## BRIEF:
Could you quote the rows word for word, starting at their very first line and stopping after the line that contains "優好選琴網 鋼琴店 鋼琴暢貨中心"?

## SUPPLIED INFORMATION:
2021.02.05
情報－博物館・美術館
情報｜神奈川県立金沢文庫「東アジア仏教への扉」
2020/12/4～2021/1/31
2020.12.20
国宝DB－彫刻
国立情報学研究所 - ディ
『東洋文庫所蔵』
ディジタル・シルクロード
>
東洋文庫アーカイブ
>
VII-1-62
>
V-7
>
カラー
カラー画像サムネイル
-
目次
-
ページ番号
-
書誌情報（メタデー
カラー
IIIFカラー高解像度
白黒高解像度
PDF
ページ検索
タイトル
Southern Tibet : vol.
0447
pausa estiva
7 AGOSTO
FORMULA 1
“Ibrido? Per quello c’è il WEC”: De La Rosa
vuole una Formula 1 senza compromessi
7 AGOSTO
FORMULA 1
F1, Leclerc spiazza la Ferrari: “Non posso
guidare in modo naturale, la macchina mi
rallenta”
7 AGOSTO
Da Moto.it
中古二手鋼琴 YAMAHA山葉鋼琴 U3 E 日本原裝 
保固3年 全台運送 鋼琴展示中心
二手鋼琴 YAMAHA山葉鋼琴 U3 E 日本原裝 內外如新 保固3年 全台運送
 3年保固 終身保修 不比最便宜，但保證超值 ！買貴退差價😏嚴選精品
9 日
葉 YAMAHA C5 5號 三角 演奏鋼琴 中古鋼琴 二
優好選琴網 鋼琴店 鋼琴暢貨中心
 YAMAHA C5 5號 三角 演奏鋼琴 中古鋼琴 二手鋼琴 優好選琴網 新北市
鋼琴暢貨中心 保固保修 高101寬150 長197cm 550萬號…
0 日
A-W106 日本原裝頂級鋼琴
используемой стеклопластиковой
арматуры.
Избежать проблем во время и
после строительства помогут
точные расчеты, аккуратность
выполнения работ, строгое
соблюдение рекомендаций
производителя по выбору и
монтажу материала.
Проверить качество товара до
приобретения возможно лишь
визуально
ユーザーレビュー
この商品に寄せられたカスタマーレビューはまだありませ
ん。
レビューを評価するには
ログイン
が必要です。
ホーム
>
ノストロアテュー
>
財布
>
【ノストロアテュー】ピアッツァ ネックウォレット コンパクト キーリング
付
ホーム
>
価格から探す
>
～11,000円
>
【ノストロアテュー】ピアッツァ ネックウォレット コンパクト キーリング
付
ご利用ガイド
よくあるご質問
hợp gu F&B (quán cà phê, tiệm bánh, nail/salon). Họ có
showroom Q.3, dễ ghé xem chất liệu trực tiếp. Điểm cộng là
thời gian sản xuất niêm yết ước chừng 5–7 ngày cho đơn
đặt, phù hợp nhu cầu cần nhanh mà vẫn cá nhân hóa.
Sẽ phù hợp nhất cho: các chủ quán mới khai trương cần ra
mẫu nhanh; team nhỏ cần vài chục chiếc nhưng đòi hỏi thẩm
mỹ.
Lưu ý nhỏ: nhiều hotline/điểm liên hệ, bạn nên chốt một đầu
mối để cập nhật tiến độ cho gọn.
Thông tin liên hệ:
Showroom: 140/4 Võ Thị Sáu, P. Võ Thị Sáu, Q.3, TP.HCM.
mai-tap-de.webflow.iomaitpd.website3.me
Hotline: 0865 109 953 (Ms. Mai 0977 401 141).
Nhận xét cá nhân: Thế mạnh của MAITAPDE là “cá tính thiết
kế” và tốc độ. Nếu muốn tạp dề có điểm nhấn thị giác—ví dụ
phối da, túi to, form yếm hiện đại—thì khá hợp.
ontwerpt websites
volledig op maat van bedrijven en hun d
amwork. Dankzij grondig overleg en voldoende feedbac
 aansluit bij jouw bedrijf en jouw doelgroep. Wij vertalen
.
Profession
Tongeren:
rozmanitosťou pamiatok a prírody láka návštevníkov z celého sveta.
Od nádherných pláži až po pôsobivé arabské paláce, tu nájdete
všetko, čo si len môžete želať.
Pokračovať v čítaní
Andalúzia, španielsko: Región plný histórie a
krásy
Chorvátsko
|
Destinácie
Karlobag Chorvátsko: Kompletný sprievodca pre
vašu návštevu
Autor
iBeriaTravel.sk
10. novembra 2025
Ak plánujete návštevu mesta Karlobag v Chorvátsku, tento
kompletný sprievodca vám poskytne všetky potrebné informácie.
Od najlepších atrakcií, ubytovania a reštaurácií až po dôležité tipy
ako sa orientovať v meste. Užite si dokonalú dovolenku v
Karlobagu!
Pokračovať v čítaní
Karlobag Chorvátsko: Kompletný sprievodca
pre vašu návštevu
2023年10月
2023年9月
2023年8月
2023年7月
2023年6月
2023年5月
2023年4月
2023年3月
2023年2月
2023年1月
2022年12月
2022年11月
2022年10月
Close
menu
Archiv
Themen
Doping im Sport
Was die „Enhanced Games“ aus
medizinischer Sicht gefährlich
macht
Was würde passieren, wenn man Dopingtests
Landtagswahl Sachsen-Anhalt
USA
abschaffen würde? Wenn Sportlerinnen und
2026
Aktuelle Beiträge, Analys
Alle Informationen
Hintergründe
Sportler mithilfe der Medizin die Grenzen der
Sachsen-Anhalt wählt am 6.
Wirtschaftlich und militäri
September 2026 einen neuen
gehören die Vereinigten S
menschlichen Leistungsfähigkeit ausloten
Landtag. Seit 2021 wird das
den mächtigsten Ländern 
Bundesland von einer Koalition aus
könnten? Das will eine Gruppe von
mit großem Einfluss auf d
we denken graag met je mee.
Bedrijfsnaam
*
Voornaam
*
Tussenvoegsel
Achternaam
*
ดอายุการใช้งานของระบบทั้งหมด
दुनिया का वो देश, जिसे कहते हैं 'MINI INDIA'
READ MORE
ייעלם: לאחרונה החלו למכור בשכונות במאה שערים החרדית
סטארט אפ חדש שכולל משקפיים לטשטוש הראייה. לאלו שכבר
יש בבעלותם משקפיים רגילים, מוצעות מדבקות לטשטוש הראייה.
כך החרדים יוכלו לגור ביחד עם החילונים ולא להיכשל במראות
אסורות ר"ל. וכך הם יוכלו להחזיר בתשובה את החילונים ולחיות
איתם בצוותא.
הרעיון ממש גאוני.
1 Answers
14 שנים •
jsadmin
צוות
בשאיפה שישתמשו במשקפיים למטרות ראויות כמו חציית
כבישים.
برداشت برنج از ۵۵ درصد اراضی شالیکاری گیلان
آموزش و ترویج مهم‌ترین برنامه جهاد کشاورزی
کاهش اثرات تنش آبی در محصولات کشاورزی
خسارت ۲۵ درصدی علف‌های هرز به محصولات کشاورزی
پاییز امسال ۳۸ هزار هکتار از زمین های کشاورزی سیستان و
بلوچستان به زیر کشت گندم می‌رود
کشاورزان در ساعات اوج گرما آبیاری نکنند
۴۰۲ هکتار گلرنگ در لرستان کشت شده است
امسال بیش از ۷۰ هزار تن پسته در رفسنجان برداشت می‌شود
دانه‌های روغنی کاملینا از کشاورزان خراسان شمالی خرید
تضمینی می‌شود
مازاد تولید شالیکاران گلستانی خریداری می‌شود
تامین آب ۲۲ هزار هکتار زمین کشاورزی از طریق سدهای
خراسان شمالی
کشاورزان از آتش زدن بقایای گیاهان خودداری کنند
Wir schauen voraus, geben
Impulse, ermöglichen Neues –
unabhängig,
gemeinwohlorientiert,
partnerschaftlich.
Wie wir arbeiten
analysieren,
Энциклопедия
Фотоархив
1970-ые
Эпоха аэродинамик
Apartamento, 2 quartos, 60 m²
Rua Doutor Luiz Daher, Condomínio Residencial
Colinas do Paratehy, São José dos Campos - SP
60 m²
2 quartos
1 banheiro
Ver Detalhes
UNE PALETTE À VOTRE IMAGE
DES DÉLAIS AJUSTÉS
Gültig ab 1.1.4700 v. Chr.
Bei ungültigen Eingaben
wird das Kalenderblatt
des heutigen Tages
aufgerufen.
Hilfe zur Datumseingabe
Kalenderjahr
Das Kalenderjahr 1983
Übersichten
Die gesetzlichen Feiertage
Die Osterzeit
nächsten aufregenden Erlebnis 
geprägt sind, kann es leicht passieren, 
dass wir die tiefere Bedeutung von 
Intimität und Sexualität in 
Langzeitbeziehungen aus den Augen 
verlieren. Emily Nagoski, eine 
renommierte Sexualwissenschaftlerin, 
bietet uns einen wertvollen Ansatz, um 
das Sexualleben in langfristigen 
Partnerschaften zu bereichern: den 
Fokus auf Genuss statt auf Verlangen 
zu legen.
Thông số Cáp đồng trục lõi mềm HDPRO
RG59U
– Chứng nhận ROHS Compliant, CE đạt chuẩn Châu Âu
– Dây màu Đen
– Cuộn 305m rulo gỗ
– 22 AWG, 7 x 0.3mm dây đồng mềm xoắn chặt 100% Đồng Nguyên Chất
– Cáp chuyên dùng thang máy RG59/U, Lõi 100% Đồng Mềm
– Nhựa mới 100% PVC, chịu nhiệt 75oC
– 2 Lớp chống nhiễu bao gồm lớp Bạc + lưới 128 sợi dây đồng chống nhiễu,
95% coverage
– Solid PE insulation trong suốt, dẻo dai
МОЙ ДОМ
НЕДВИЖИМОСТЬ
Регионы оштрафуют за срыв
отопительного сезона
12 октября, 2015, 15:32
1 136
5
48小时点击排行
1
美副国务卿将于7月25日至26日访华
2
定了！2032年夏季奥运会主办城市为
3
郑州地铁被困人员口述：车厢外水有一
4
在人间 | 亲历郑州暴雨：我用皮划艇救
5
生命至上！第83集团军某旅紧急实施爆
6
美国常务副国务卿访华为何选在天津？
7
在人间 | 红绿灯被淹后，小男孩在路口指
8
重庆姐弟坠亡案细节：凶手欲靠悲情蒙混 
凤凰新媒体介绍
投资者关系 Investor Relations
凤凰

## WRITTEN REPLY:
2021.02.05
情報－博物館・美術館
情報｜神奈川県立金沢文庫「東アジア仏教への扉」
2020/12/4～2021/1/31
2020.12.20
国宝DB－彫刻
国立情報学研究所 - ディ
『東洋文庫所蔵』
ディジタル・シルクロード
>
東洋文庫アーカイブ
>
VII-1-62
>
V-7
>
カラー
カラー画像サムネイル
-
目次
-
ページ番号
-
書誌情報（メタデー
カラー
IIIFカラー高解像度
白黒高解像度
PDF
ページ検索
タイトル
Southern Tibet : vol.
0447
pausa estiva
7 AGOSTO
FORMULA 1
“Ibrido? Per quello c’è il WEC”: De La Rosa
vuole una Formula 1 senza compromessi
7 AGOSTO
FORMULA 1
F1, Leclerc spiazza la Ferrari: “Non posso
guidare in modo naturale, la macchina mi
rallenta”
7 AGOSTO
Da Moto.it
中古二手鋼琴 YAMAHA山葉鋼琴 U3 E 日本原裝 
保固3年 全台運送 鋼琴展示中心
二手鋼琴 YAMAHA山葉鋼琴 U3 E 日本原裝 內外如新 保固3年 全台運送
 3年保固 終身保修 不比最便宜，但保證超值 ！買貴退差價😏嚴選精品
9 日
葉 YAMAHA C5 5號 三角 演奏鋼琴 中古鋼琴 二
優好選琴網 鋼琴店 鋼琴暢貨中心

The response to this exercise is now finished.